1. Run 70 miles.
I succesfully ran 66 (plus some change) in January, so it is time to up the goal to prepare for my upcoming half marathon. I'm hoping the weather will warm up in February so I can run outside all the time. Cold weather is not an excuse.
January Success with my Garmin
2. Do yoga or extra stretching for 60 minutes each week.
This is a repeat goal from January. I did do yoga a total of 5 times last month, but I think I missed a week and it wasn't always 60 minutes. So this month I'm going to keep closer track for fitting-it-all-in's "Flexible February" challenge. Stretching is going to be extra imporatant with the added miles.
3. Complete a plank a day 5 times a week.
Here is another February challenge-inspired goal hosted by ericadhouse. This is also to compliment runlikeagrl's "Abs By April" challenge that I began participating in (currently on week 2). Improving core strength will help with running and these challenges keep me motivated.

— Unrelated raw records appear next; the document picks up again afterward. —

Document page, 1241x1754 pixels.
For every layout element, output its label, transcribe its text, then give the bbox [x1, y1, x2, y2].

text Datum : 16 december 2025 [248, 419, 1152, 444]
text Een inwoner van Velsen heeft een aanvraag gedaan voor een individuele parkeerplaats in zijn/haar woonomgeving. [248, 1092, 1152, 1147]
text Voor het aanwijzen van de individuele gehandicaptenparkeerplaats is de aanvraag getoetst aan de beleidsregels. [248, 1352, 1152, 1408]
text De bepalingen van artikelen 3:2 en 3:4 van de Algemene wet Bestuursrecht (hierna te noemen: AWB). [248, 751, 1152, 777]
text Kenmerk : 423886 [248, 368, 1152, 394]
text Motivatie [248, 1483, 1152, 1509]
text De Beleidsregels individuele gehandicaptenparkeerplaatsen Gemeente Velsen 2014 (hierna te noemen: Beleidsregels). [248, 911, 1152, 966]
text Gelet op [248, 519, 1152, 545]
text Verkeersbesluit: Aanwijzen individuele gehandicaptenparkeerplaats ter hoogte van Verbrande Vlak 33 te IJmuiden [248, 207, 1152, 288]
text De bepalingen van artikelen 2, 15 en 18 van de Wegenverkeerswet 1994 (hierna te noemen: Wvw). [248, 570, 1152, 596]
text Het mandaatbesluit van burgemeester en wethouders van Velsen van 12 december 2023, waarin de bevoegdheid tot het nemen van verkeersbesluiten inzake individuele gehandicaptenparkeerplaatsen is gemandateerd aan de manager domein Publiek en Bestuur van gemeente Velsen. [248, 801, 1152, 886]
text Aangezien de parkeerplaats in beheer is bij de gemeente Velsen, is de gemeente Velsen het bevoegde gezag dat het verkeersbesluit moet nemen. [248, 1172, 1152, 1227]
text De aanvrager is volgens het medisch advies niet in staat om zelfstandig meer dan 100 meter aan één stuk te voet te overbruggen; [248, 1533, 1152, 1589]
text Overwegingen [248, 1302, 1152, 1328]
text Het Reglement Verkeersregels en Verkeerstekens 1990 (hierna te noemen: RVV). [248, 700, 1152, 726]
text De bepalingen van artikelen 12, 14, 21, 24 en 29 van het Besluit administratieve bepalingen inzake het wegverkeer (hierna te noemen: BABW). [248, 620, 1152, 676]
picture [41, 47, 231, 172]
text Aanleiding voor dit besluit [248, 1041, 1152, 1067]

4. Complete 3 fitmixer workouts per week.
fitmixer boot camp sends workouts 5 days a week. I have yet to complete 5 workouts in a week. As you can see from the above goals, I have a lot of fitness interests (running, yoga, planking...wait is planking considered an interest?) and I don't want to completely burn myself out and have no social life. But for February, I am requiring myself to do at least 3 fitmixer workouts per week because they are great strength training. The good news is they count for stretching and planking a lot of times.
5. Eat 3 servings of vegetables a day.
This one is pretty simple. I think I do this already, but sometimes it seems that all the snacks I take to work are fruit and the smoothies I make are all fruit. To battle the fruit overload temptation I will count my daily veggies.